• _EXERCISE DATA_
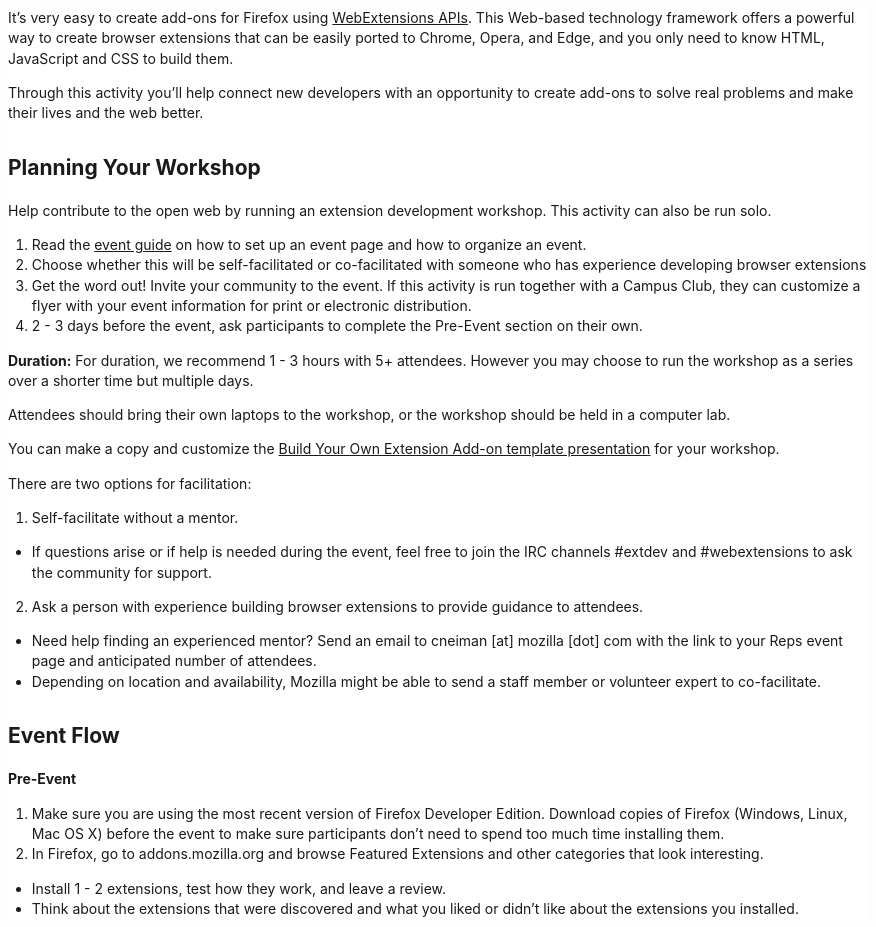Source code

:It’s very easy to create add-ons for Firefox using [WebExtensions APIs](https://developer.mozilla.org/en-US/Add-ons/WebExtensions). This Web-based technology framework offers a powerful way to create browser extensions that can be easily ported to Chrome, Opera, and Edge, and you only need to know HTML, JavaScript and CSS to build them.

Through this activity you’ll help connect new developers with an opportunity to create add-ons to solve real problems and make their lives and the web better.


## Planning Your Workshop

Help contribute to the open web by running an extension development workshop. This activity can also be run solo.

1. Read the [event guide](/eventguide) on how to set up an event page and how to organize an event.
2. Choose whether this will be self-facilitated or co-facilitated with someone who has experience developing browser extensions
3. Get the word out! Invite your community to the event. If this activity is run together with a Campus Club, they can customize a flyer with your event information for print or electronic distribution.
4. 2 - 3 days before the event, ask participants to complete the Pre-Event section on their own.

__Duration:__ For duration, we recommend 1 - 3 hours with 5+ attendees. However you may choose to run the workshop as a series over a shorter time but multiple days.

Attendees should bring their own laptops to the workshop, or the workshop should be held in a computer lab.

You can make a copy and customize the [Build Your Own Extension Add-on template presentation](https://docs.google.com/presentation/d/1n7FEBCxSJdbfui2qjJv8vptsuchLB8-KES3SULVMI6w/edit#slide=id.g1bf30aaa6e_0_45) for your workshop.

There are two options for facilitation:
1. Self-facilitate without a mentor.
  * If questions arise or if help is needed during the event, feel free to join the IRC channels #extdev and #webextensions to ask the community for support.

2. Ask a person with experience building browser extensions to provide guidance to attendees.
  * Need help finding an experienced mentor? Send an email to cneiman \[at\] mozilla \[dot\] com with the link to your Reps event page and anticipated number of attendees.
  * Depending on location and availability, Mozilla might be able to send a staff member or volunteer expert to co-facilitate.

## Event Flow

__Pre-Event__

1. Make sure you are using the most recent version of Firefox Developer Edition. Download copies of Firefox (Windows, Linux, Mac OS X) before the event to make sure participants don’t need to spend too much time installing them.
2. In Firefox, go to addons.mozilla.org and browse Featured Extensions and other categories that look interesting.
  * Install 1 - 2 extensions, test how they work, and leave a review.
  * Think about the  extensions that were discovered and what you liked or didn’t like about the extensions you installed.
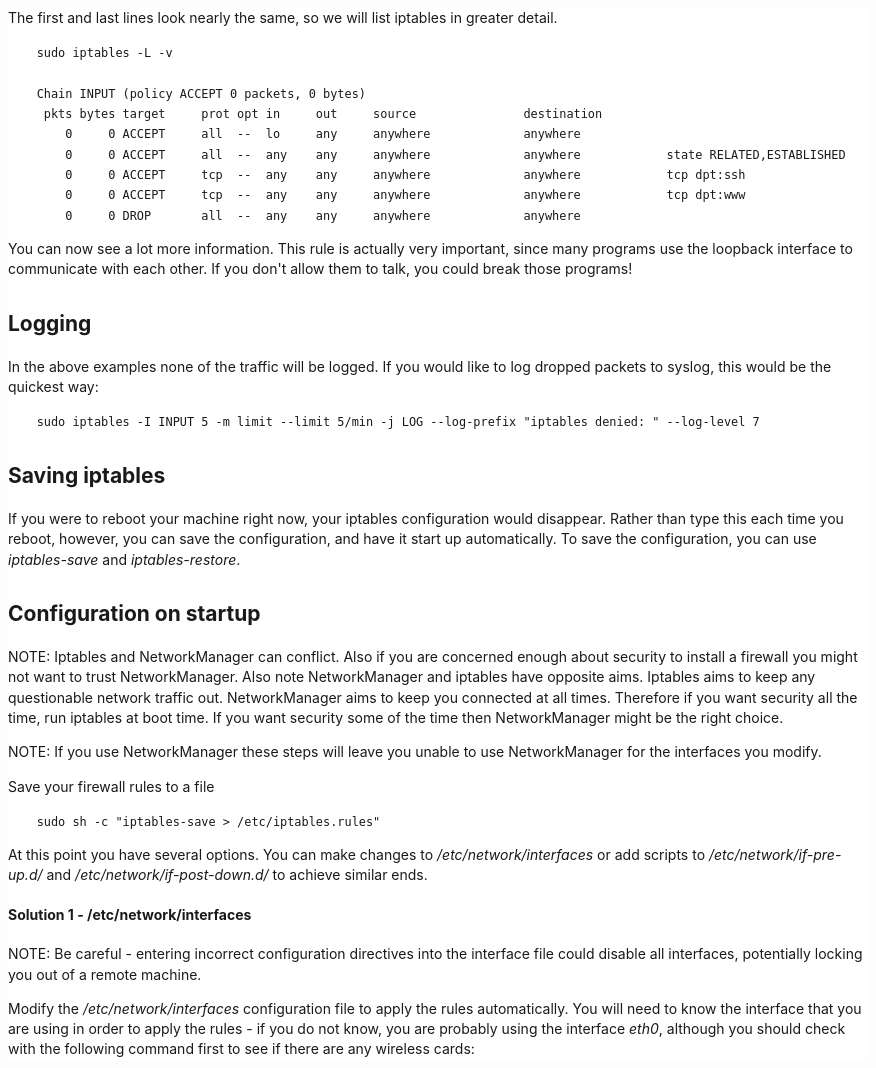 The first and last lines look nearly the same, so we will list iptables in greater detail.

        sudo iptables -L -v

        Chain INPUT (policy ACCEPT 0 packets, 0 bytes)
         pkts bytes target     prot opt in     out     source               destination
            0     0 ACCEPT     all  --  lo     any     anywhere             anywhere
            0     0 ACCEPT     all  --  any    any     anywhere             anywhere            state RELATED,ESTABLISHED
            0     0 ACCEPT     tcp  --  any    any     anywhere             anywhere            tcp dpt:ssh
            0     0 ACCEPT     tcp  --  any    any     anywhere             anywhere            tcp dpt:www
            0     0 DROP       all  --  any    any     anywhere             anywhere

You can now see a lot more information. This rule is actually very important, since many programs use the loopback interface to communicate with each other. If you don't allow them to talk, you could break those programs!

## Logging

In the above examples none of the traffic will be logged. If you would like to log dropped packets to syslog, this would be the quickest way:

        sudo iptables -I INPUT 5 -m limit --limit 5/min -j LOG --log-prefix "iptables denied: " --log-level 7

## Saving iptables

If you were to reboot your machine right now, your iptables configuration would disappear. Rather than type this each time you reboot, however, you can save the configuration, and have it start up automatically. To save the configuration, you can use *iptables-save* and *iptables-restore*.

## Configuration on startup

NOTE: Iptables and NetworkManager can conflict. Also if you are concerned enough about security to install a firewall you might not want to trust NetworkManager. Also note NetworkManager and iptables have opposite aims.  Iptables aims to keep any questionable network traffic out. NetworkManager aims to keep you connected at all times. Therefore if you want security all the time, run iptables at boot time. If you want security some of the time then NetworkManager might be the right choice.

NOTE: If you use NetworkManager these steps will leave you unable to use NetworkManager for the interfaces you modify.

Save your firewall rules to a file

        sudo sh -c "iptables-save > /etc/iptables.rules"

At this point you have several options. You can make changes to */etc/network/interfaces* or add scripts to */etc/network/if-pre-up.d/* and */etc/network/if-post-down.d/* to achieve similar ends.

#### Solution 1 - /etc/network/interfaces

NOTE: Be careful - entering incorrect configuration directives into the interface file could disable all interfaces, potentially locking you out of a remote machine.

Modify the */etc/network/interfaces* configuration file to apply the rules automatically. You will need to know the interface that you are using in order to apply the rules - if you do not know, you are probably using the interface *eth0*, although you should check with the following command first to see if there are any wireless cards:
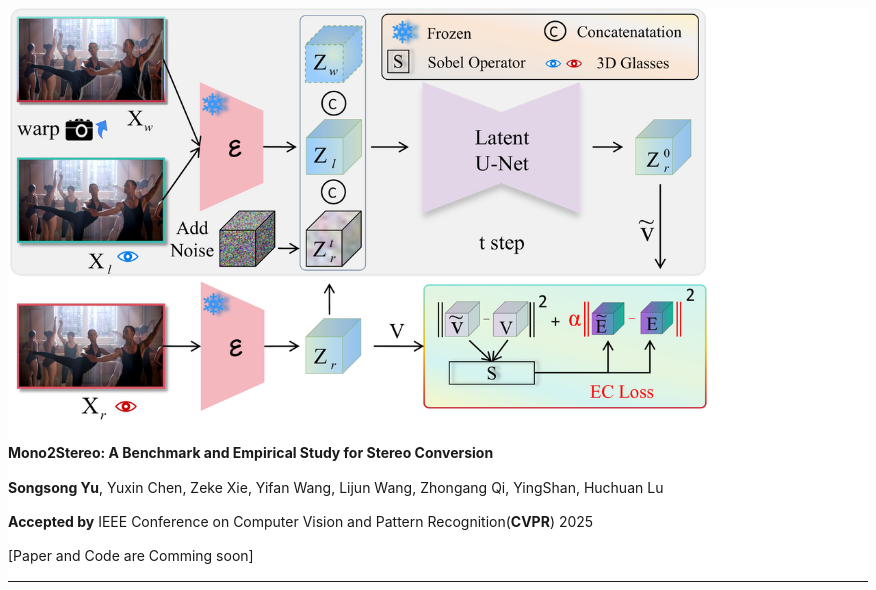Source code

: <img src="assets/img/training.jpg" alt="dme" width="700px">

**Mono2Stereo: A Benchmark and Empirical Study for Stereo Conversion**

**Songsong Yu**, Yuxin Chen, Zeke Xie, Yifan Wang, Lijun Wang, Zhongang Qi, YingShan, Huchuan Lu

**Accepted by** IEEE Conference on Computer Vision and Pattern Recognition(**CVPR**) 2025

[Paper and Code are Comming soon]

<hr>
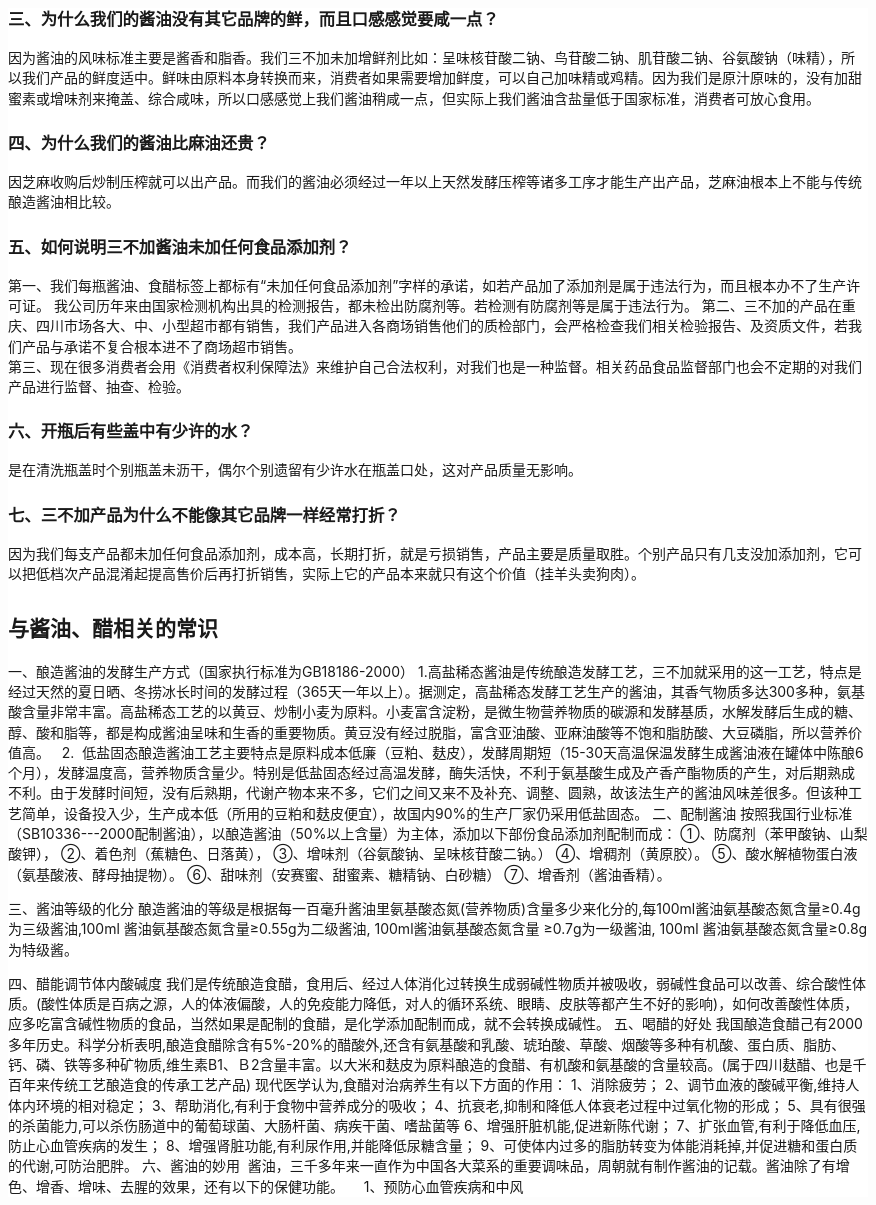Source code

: ### 三、为什么我们的酱油没有其它品牌的鲜，而且口感感觉要咸一点？
因为酱油的风味标准主要是酱香和脂香。我们三不加未加增鲜剂比如：呈味核苷酸二钠、鸟苷酸二钠、肌苷酸二钠、谷氨酸钠（味精），所以我们产品的鲜度适中。鲜味由原料本身转换而来，消费者如果需要增加鲜度，可以自己加味精或鸡精。因为我们是原汁原味的，没有加甜蜜素或增味剂来掩盖、综合咸味，所以口感感觉上我们酱油稍咸一点，但实际上我们酱油含盐量低于国家标准，消费者可放心食用。  

### 四、为什么我们的酱油比麻油还贵？
因芝麻收购后炒制压榨就可以出产品。而我们的酱油必须经过一年以上天然发酵压榨等诸多工序才能生产出产品，芝麻油根本上不能与传统酿造酱油相比较。  

### 五、如何说明三不加酱油未加任何食品添加剂？
第一、我们每瓶酱油、食醋标签上都标有“未加任何食品添加剂”字样的承诺，如若产品加了添加剂是属于违法行为，而且根本办不了生产许可证。 
我公司历年来由国家检测机构出具的检测报告，都未检出防腐剂等。若检测有防腐剂等是属于违法行为。
第二、三不加的产品在重庆、四川市场各大、中、小型超市都有销售，我们产品进入各商场销售他们的质检部门，会严格检查我们相关检验报告、及资质文件，若我们产品与承诺不复合根本进不了商场超市销售。  
第三、现在很多消费者会用《消费者权利保障法》来维护自己合法权利，对我们也是一种监督。相关药品食品监督部门也会不定期的对我们产品进行监督、抽查、检验。  

### 六、开瓶后有些盖中有少许的水？
是在清洗瓶盖时个别瓶盖未沥干，偶尔个别遗留有少许水在瓶盖口处，这对产品质量无影响。  

### 七、三不加产品为什么不能像其它品牌一样经常打折？
因为我们每支产品都未加任何食品添加剂，成本高，长期打折，就是亏损销售，产品主要是质量取胜。个别产品只有几支没加添加剂，它可以把低档次产品混淆起提高售价后再打折销售，实际上它的产品本来就只有这个价值（挂羊头卖狗肉）。  

## 与酱油、醋相关的常识  
一、酿造酱油的发酵生产方式（国家执行标准为GB18186-2000）
1.高盐稀态酱油是传统酿造发酵工艺，三不加就采用的这一工艺，特点是经过天然的夏日晒、冬捞冰长时间的发酵过程（365天一年以上）。据测定，高盐稀态发酵工艺生产的酱油，其香气物质多达300多种，氨基酸含量非常丰富。高盐稀态工艺的以黄豆、炒制小麦为原料。小麦富含淀粉，是微生物营养物质的碳源和发酵基质，水解发酵后生成的糖、醇、酸和脂等，都是构成酱油呈味和生香的重要物质。黄豆没有经过脱脂，富含亚油酸、亚麻油酸等不饱和脂肪酸、大豆磷脂，所以营养价值高。
 
2.  低盐固态酿造酱油工艺主要特点是原料成本低廉（豆粕、麸皮），发酵周期短（15-30天高温保温发酵生成酱油液在罐体中陈酿6个月），发酵温度高，营养物质含量少。特别是低盐固态经过高温发酵，酶失活快，不利于氨基酸生成及产香产酯物质的产生，对后期熟成不利。由于发酵时间短，没有后熟期，代谢产物本来不多，它们之间又来不及补充、调整、圆熟，故该法生产的酱油风味差很多。但该种工艺简单，设备投入少，生产成本低（所用的豆粕和麸皮便宜），故国内90%的生产厂家仍采用低盐固态。
二、配制酱油
按照我国行业标准（SB10336---2000配制酱油），以酿造酱油（50%以上含量）为主体，添加以下部份食品添加剂配制而成：
①、防腐剂（苯甲酸钠、山梨酸钾），
②、着色剂（蕉糖色、日落黄），
③、增味剂（谷氨酸钠、呈味核苷酸二钠。）
④、增稠剂（黄原胶）。
⑤、酸水解植物蛋白液（氨基酸液、酵母抽提物）。
⑥、甜味剂（安赛蜜、甜蜜素、糖精钠、白砂糖）
⑦、增香剂（酱油香精）。


三、酱油等级的化分
  酿造酱油的等级是根据每一百毫升酱油里氨基酸态氮(营养物质)含量多少来化分的,每100ml酱油氨基酸态氮含量≥0.4g为三级酱油,100ml 酱油氨基酸态氮含量≥0.55g为二级酱油, 100ml酱油氨基酸态氮含量 ≥0.7g为一级酱油, 100ml 酱油氨基酸态氮含量≥0.8g为特级酱。
       
四、醋能调节体内酸碱度 
   我们是传统酿造食醋，食用后、经过人体消化过转换生成弱碱性物质并被吸收，弱碱性食品可以改善、综合酸性体质。(酸性体质是百病之源，人的体液偏酸，人的免疫能力降低，对人的循环系统、眼睛、皮肤等都产生不好的影响)，如何改善酸性体质，应多吃富含碱性物质的食品，当然如果是配制的食醋，是化学添加配制而成，就不会转换成碱性。
五、喝醋的好处
      我国酿造食醋己有2000多年历史。科学分析表明,酿造食醋除含有5%-20%的醋酸外,还含有氨基酸和乳酸、琥珀酸、草酸、烟酸等多种有机酸、蛋白质、脂肪、钙、磷、铁等多种矿物质,维生素B1、Ｂ2含量丰富。以大米和麸皮为原料酿造的食醋、有机酸和氨基酸的含量较高。(属于四川麸醋、也是千百年来传统工艺酿造食的传承工艺产品)
   现代医学认为,食醋对治病养生有以下方面的作用：
  1、消除疲劳；
  2、调节血液的酸碱平衡,维持人体内环境的相对稳定；
  3、帮助消化,有利于食物中营养成分的吸收；
  4、抗衰老,抑制和降低人体衰老过程中过氧化物的形成；
  5、具有很强的杀菌能力,可以杀伤肠道中的葡萄球菌、大肠杆菌、病疾干菌、嗜盐菌等
  6、增强肝脏机能,促进新陈代谢；
  7、扩张血管,有利于降低血压,防止心血管疾病的发生；
  8、增强肾脏功能,有利尿作用,并能降低尿糖含量；
  9、可使体内过多的脂肪转变为体能消耗掉,并促进糖和蛋白质的代谢,可防治肥胖。
六、酱油的妙用
 酱油，三千多年来一直作为中国各大菜系的重要调味品，周朝就有制作酱油的记载。酱油除了有增色、增香、增味、去腥的效果，还有以下的保健功能。
    1、预防心血管疾病和中风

• _WORK INSTRUCTIONS_
Please find each line in the records above that holds the word "create", and copy it.

• _YOUR SOLUTION_
:It’s very easy to create add-ons for Firefox using [WebExtensions APIs](https://developer.mozilla.org/en-US/Add-ons/WebExtensions). This Web-based technology framework offers a powerful way to create browser extensions that can be easily ported to Chrome, Opera, and Edge, and you only need to know HTML, JavaScript and CSS to build them.
Through this activity you’ll help connect new developers with an opportunity to create add-ons to solve real problems and make their lives and the web better.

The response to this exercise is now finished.